E' la storia di un uomo che cerca la luce dentro di sè e la trova nella timidezza di una donna. Non è il potere che lo istituisce, ma l'equilibrio armonico dell'amore introverso che trapela dalle pieghe dell'umanità anonima e reificata, come un'anomalia che pare dimentica dei codici e dei linguaggi del quotidiano. La tesnsione apre al sapere ma proprio quando pare permetterne la realizzaione si chiude sul volere e ne esclude la verità, ne distrugge la struttura per lasciare spazio al dovere, asciutto, neutro e grigio del sistema economico e sociale di burattini in grado di "eiaculare" ma non di riconoscersi e capire.

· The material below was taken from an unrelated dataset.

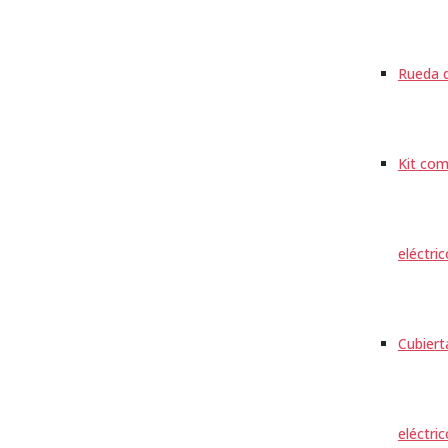
Rueda d
Kit com
eléctri
Cubiert
eléctri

Un film in stop motion in cui le emozioni sono le protagoniste e la raffinatezza degli elementi visibili conferisce al codice il valore di un'opera d'arte che sfiora il paradosso di un monologo che solo nel momento in cui diventa dialogo trova la pace del silenzio in cui riposa il proprio spirito. La soglia dell'essere che esprime se stesso al di là dello schermo, nel cuore di chi lo osserva, e suona le corde dello stupore e della meraviglia, caratterizzando un'ode al desiderio che scava nella coscienza e chiama ad emergere la consapevolezza. Provocatorio e tenero, ma al tempo stesso sfuggente e misterioso, tanto da tornare nel finale a perdersi nell'infinito della speranza. Semplice come un gioco e contemporaneamente libero di mostrarsi a nudo senza vergogna. Sincero come un segreto. Volitivo come come una giostra. Affascinante come una stella cadente. Ma in fin dei conti prepotente come l'urlo disperato del richiamo di aiuto del cittadino medio dei paesi ricchi del mondo, che reclama il proprio diritto di essere felice e di poter riconoscere le propria innocenza inconsapevole del riscaldamento globale e della sofferta povertà del resto del mondo, nella necessità di riuscire ad accettare se stesso nonostante l'anomia del sistema mafioso della propria organizzazione sociale, essenziale nel proprio desiderio di essere vivo nonstante la serializzazione dei miti del suo tempo. Per questo sfida la banalità del cosiddetto "uomo senza qualità" nel tentativo di sciogliere l'ipocrisia nel senso, assimilare il dispetto all'eleganza ed esprimere, nonostante la goffaggine, la dignità. Nonostante il dolore. Con coraggio.
Fino a quando si perde di nuovo nella confusione del caso e sembra scomparire in un raggio di sole.